È stata la polizia a liberare il piccolo dopo aver ricevuto alcune segnalazioni sugli abusi che stava subendo. Gli agenti sono entrati nell’abitazione, che si trova nel villaggio di Aidar-Mykolaivka, nella regione di Luhansk.

Quello che hanno visto li ha lasciati sgomenti: il bambino era incatenato a un palo con evidenti segni di percosse. Gli agenti lo hanno liberato e portato in ospedale.

Il padre, un uomo di 36 anni, è stato arrestato. Fermata anche la matrigna, una donna di 27 anni. L’uomo si è giustificato così davanti alla polizia: “Lo legavo come un cane e lo picchiavo perché volevo educarlo”.

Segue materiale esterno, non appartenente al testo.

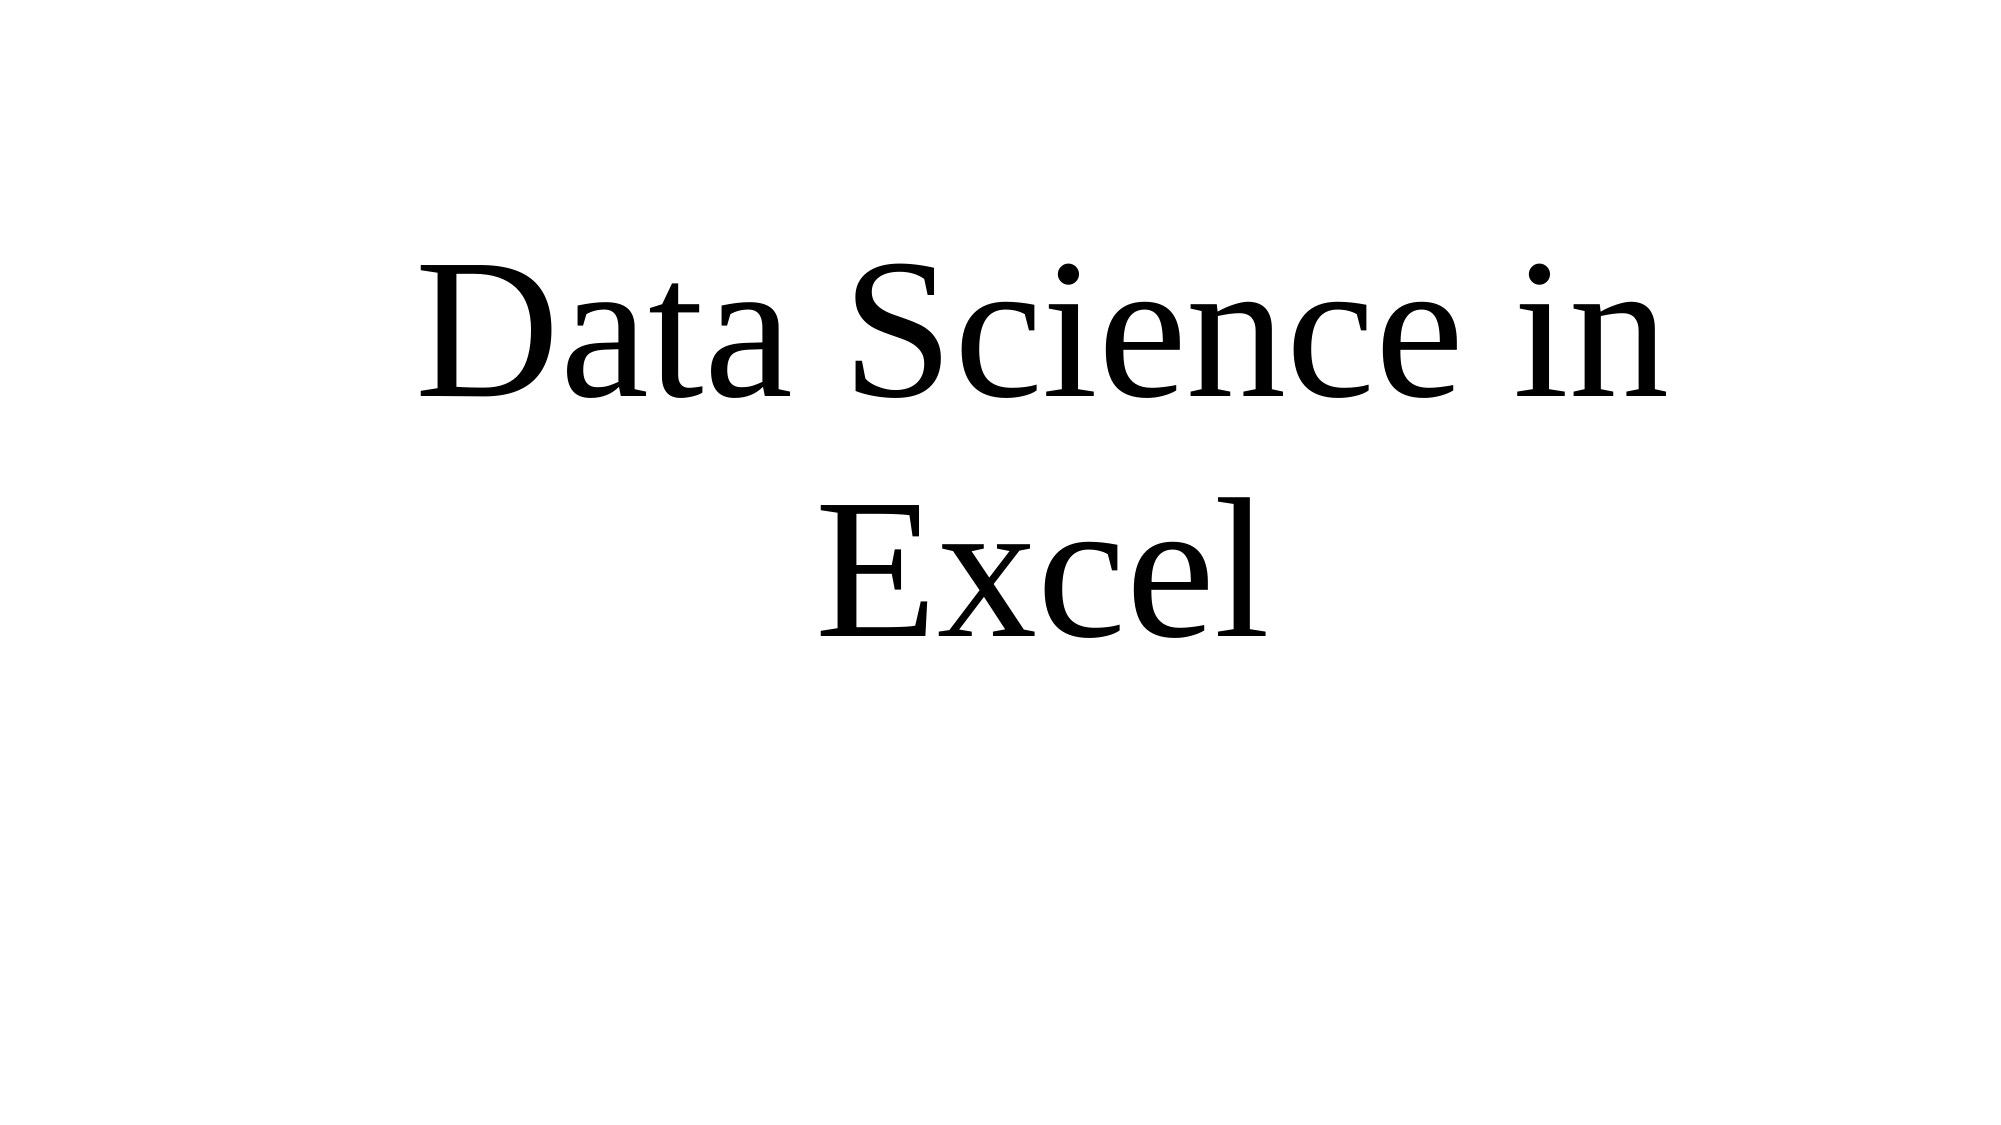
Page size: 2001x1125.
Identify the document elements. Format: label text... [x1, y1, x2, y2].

Il 36enne è stato immediatamente privato della potestà genitoriale. Dovrà rispondere delle accuse di tortura e pedofilia. Dalle indagini è infatti emerso che il piccolo è stato vittima anche di abusi sessuali.

L’uomo rischia una pena fino a cinque anni di carcere.

La denuncia sarebbe scattata dopo che il bambino ha raccontato ad alcuni suoi amici gli abusi subiti. Uno degli amichetti avrebbe allertato i suoi genitori, che si sono rivolti alla polizia.

Da lì l’abitazione nel villaggio di Aidar-Mykolaivka è stata attenzionata e gli agenti, dopo alcune verifiche, hanno deciso di fare un blitz per verificare la situazione.

Una volta dentro casa, si sono visti davanti quella terribile scena del bambino incatenato.

Il piccolo, che attualmente è ricoverato nell’ospedale di Novoaidarsky, dovrebbe essere presto trasferito in un orfanotrofio. La procura ha precisato che, in ogni caso, non verrà più restituito alla famiglia.